### [ИСХОДНЫЙ ТЕКСТ]

- - -

Будем судить о них мерой, предложенной ими самими, будем исходить в анализе их литературной деятельности из писаревских представлений о литературной критике.
Критика для Писарева никогда не была самодовлеющим разговором о книгах, «Подготовка и последовательное проведение того или иного мировоззрения в оценке всех текущих явлений жизни, науки, литературы называется в наше время критикой» — в этих писаревских словах как нельзя лучше раскрывается синкретический характер его собственной литературно-критической деятельности. В отвлечении от этих слов, в отвлечении от мировоззренческих исканий Писарева невозможно истолкование его литературно-критического наследия. Попробуем осмыслить спор Писарева с Добролюбовым по поводу Катерины из «Грозы» Островского или сквозную тему его творчества — тему Базарова, ниспровержение Пушкина и Салтыкова-Щедрина или статью о «Что делать?» Чернышевского в узком литературном ряду, и мы зайдем в тупик, окажемся не в состоянии объяснить столь прихотливое на первый взгляд движение его литературно-критической мысли. Литературная критика в представлении Писарева — всегда осмысление действительности, средство активного вмешательства в жизнь. Критик, утверждал он, «вносит и обязан вносить в свою деятельность все свое личное мировоззрение, весь свой индивидуальный характер, весь свой образ мыслей, всю совокупность своих человеческих и гражданских убеждений, надежд и желаний».

- - -

### [ЗАПИСИ ДАННЫХ]

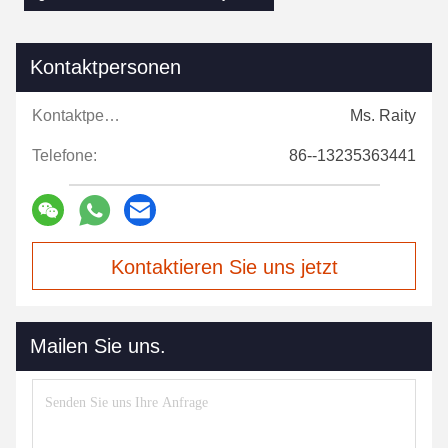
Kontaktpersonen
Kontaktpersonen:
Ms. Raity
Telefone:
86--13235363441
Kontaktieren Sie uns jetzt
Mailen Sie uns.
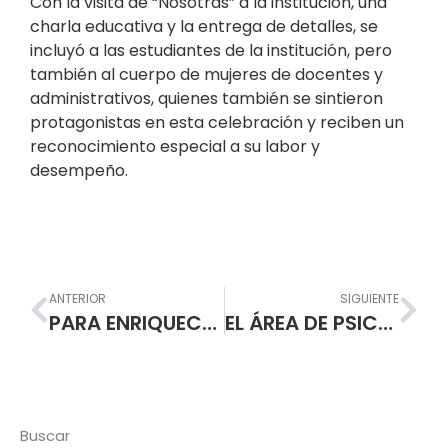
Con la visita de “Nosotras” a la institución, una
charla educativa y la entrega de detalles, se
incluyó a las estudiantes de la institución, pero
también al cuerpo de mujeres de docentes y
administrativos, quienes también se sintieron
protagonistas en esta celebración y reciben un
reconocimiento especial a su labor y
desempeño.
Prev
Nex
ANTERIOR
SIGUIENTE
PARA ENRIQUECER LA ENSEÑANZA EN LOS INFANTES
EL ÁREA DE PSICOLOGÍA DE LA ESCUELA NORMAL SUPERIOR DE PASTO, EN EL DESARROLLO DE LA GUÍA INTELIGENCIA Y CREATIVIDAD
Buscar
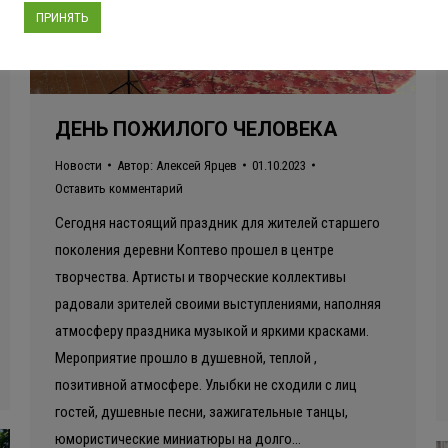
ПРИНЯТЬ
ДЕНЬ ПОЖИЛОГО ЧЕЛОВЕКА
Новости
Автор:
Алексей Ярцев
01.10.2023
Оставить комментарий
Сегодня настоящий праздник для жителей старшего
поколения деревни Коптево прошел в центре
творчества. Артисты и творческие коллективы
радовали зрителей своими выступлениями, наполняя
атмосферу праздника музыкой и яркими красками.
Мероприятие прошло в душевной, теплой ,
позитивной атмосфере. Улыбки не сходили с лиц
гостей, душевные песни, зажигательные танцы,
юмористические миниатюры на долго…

- - -

### [ЗАДАНИЯ К УПРАЖНЕНИЮ]
1 > Определите, согласуются ли с текстом о Писареве утверждения (а), (б) и (в). На каждое ответьте «да» или «нет» и приведите в подтверждение решающие слова текста точной цитатой.
(а) Для Писарева критика была самодовлеющим разговором о книгах.
(б) Писарев видел в литературной критике средство активного вмешательства в жизнь.
(в) Писарев спорил с Добролюбовым по поводу Катерины.
2 > Скопируйте без изменений фрагмент текста о Писареве между словами «Будем судить о» и «о литературной критике.», включая их.

### [ВАШИ ОТВЕТЫ]
1 >
(а) Нет: «Критика для Писарева никогда не была самодовлеющим разговором о книгах».
(б) Да: «Литературная критика в представлении Писарева — всегда осмысление действительности, средство активного вмешательства в жизнь».
(в) Да: «спор Писарева с Добролюбовым по поводу Катерины».

2 >
Будем судить о них мерой, предложенной ими самими, будем исходить в анализе их литературной деятельности из писаревских представлений о литературной критике.